Closed State Capitol, closed meetings, but no closed budget deal
ST. PAUL -- Details of Minnesota's next budget slowly took shape Sunday behind closed doors in a state Capitol closed to the public, but a state government shutdown will not end as early as state leaders hoped.
A planned Monday special legislative session to pass a budget is out of the question, given the large number of loose ends that remain. But leaders said progress is being made.
Gov. Mark Dayton, House Speaker Kurt Zellers and Senate Majority Leader Amy Koch released a statement Sunday evening saying that budget work continues, but did not give details or when a special session could be called:
"Work on the detailed budget bills continues to move in a positive direction, with an urgent focus on getting Minnesotans back to work. For the last three days, the governor, legislative leaders, committee chairs, commissioners and staff have worked around the clock on legislative language that reflects Thursday's agreement. Considerable progress has been made. A special session will be called as soon as our work is completed and all bills have been reviewed and agreed upon."
A tentative agreement was reached late Sunday afternoon to increase health and human services spending, mostly providing health-care and welfare funding, by $1 billion in the next two years. Details were not released.
Most other areas of the budget that would spend more than $35 billion remained unresolved.
The public will learn what negotiators worked out after Dayton and GOP leaders approve each of the nine budget bills and legislative staffers post the bills on line.
The few comments heard Sunday were like what Sen. Doug Magnus, R-Slayton, said: "We are making progress."
While talks continued, 22,000 laid-off state workers and Minnesotans who depend on state services waited to find out when state government might reopen.
It was not clear when a special legislative session could be scheduled to pass a compromise budget. Dayton says he will not call the session until all of the areas of the budget are settled.
Many in the Capitol and State Office Building said negotiators were close on several bills, but Republicans have said for weeks that six bills were nearly ready to pass.
As early as Saturday, it became apparent that the goal of passing the budget on Monday would be missed. While shuttling between meetings Sunday, Magnus said that the goal was ambitious to begin with, but he added that work needs to continue quickly.
"I do believe we have a window of opportunity," Magnus said.
The government shutdown that idled 22,000 state workers began on July 1 after lawmakers and Dayton failed to enact a new budget.
The courts, Legislature and some other offices remain open. A judge ordered about a third of the administration's employees to stay on the job to continue what she deemed to be essential jobs.
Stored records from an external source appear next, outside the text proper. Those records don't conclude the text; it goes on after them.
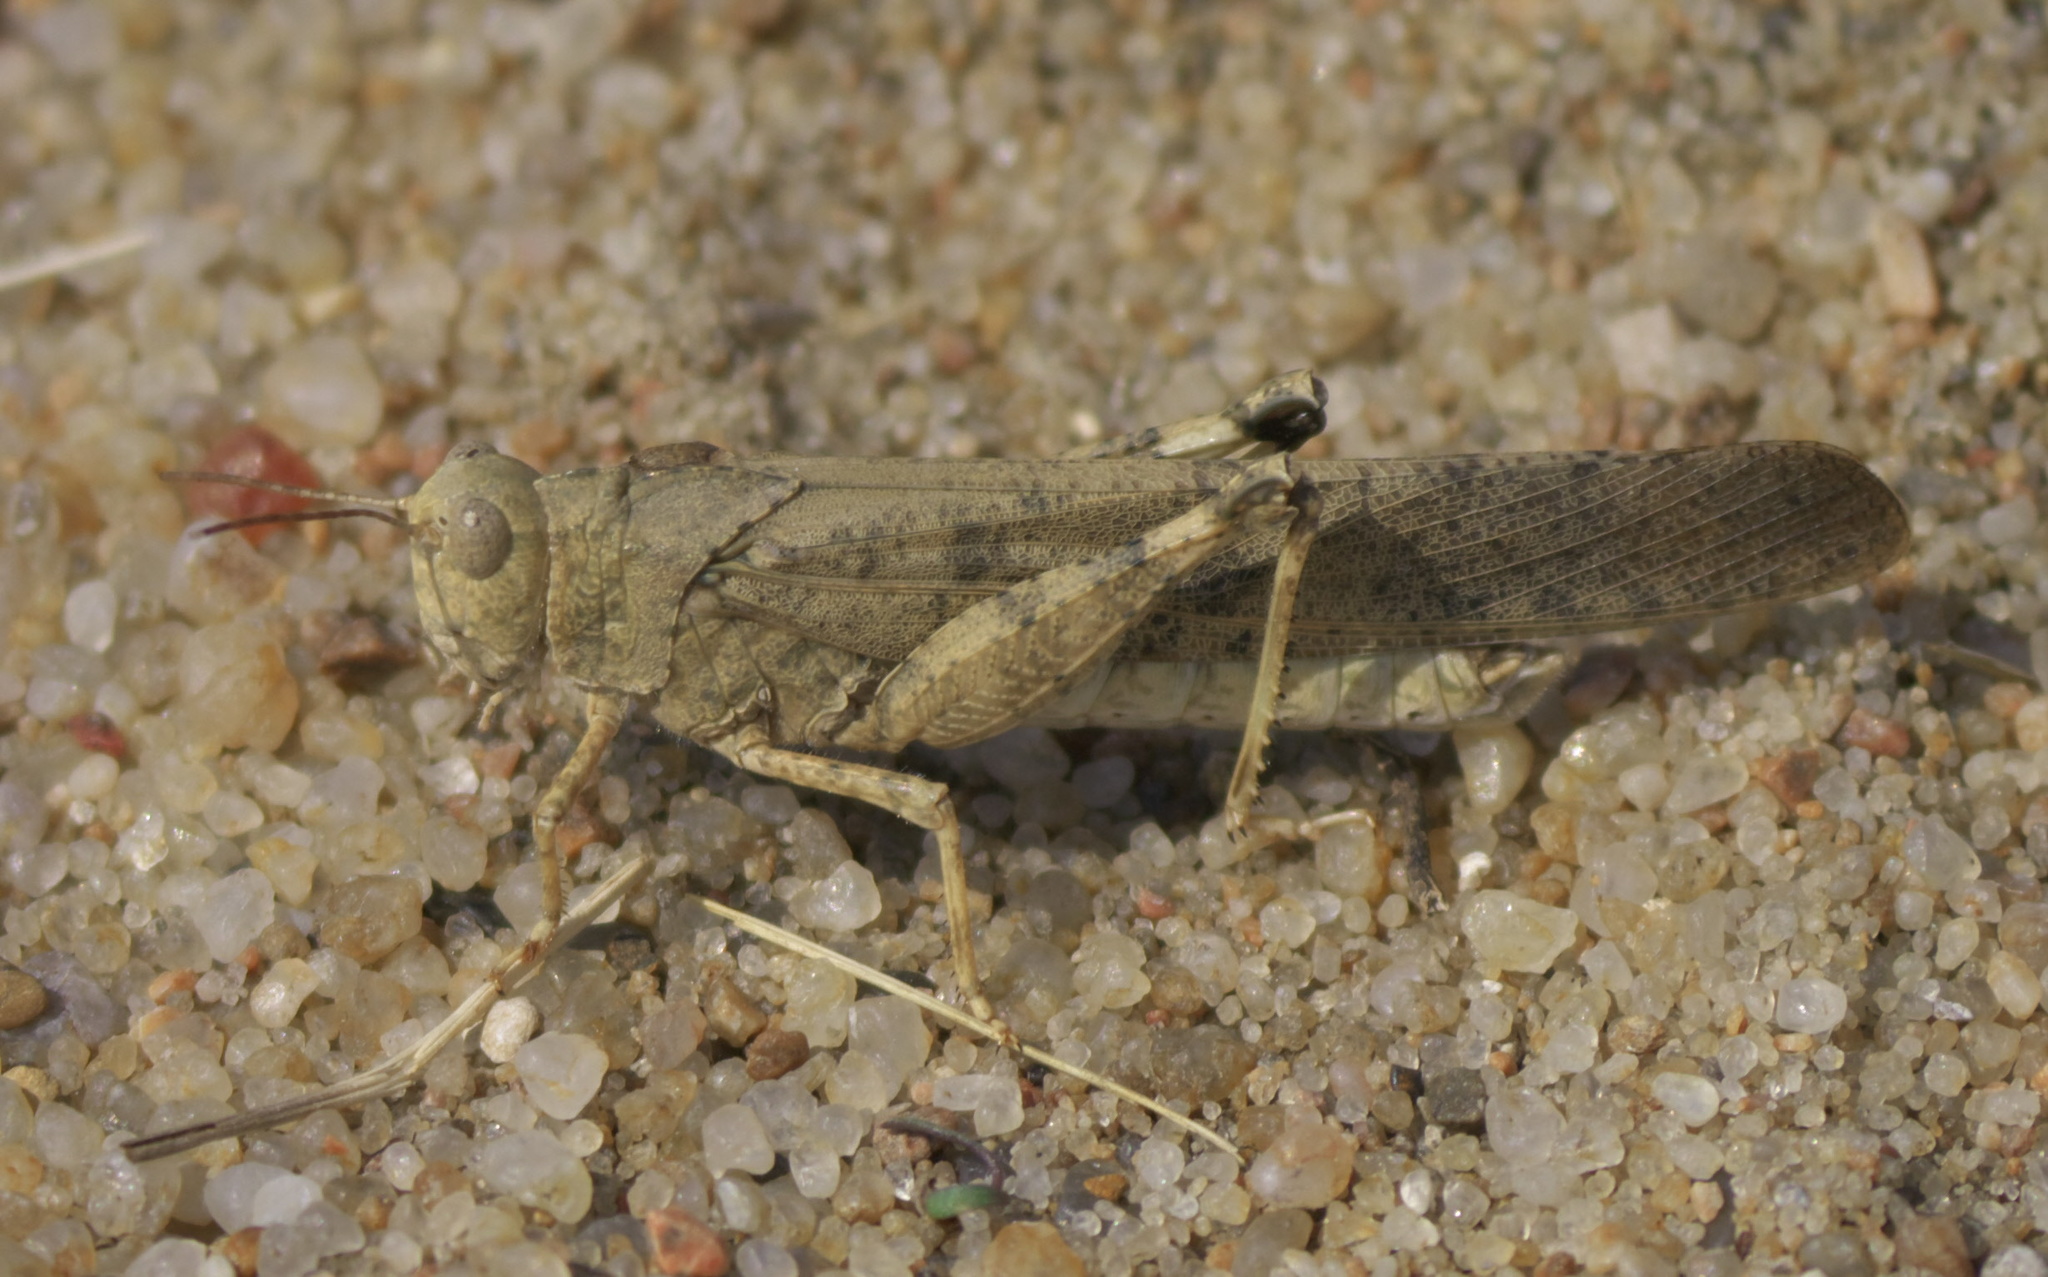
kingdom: Animalia
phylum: Arthropoda
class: Insecta
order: Orthoptera
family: Acrididae
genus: Dissosteira
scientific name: Dissosteira carolina
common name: Carolina grasshopper
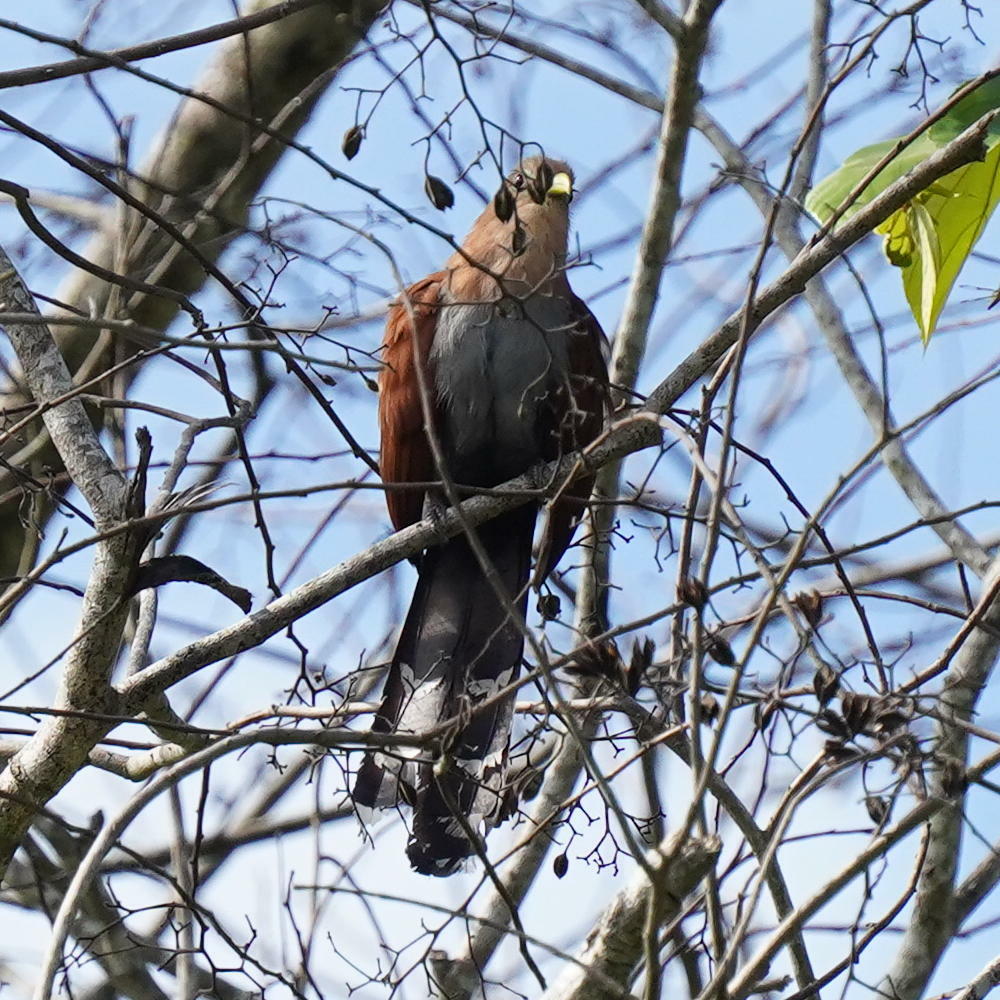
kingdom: Animalia
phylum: Chordata
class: Aves
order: Cuculiformes
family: Cuculidae
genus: Piaya
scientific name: Piaya cayana
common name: Squirrel cuckoo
Negotiators were trying to fill in details of a vague budget agreement Dayton reached Thursday with Koch, R-Buffalo, and Zellers, R-Maple Grove. It would allow the state to spend more than $35 billion in the next two years, funded in part by money borrowed from schools and payments due the state after winning a tobacco lawsuit.
Besides nine budget bills, members of committees that fund public works projects met during the weekend.
On Sunday afternoon, Sen. Keith Langseth, DFL-Glyndon, said disagreements remained about the overall public works funding level, as well as spending for specific projects.
Dayton asked for $500 million in public works funding, and Republican leaders apparently agreed to the figure. Much of the money would go to college and university renovations, with funds also available for flood protection projects.
Rep. Larry Howes, R-Walker, said last week that he has been ready for the so-called bonding bill since early in the year. Howes, chairman of the House bonding committee, said he is working with Democrats to ensure there are enough votes to pass the bill.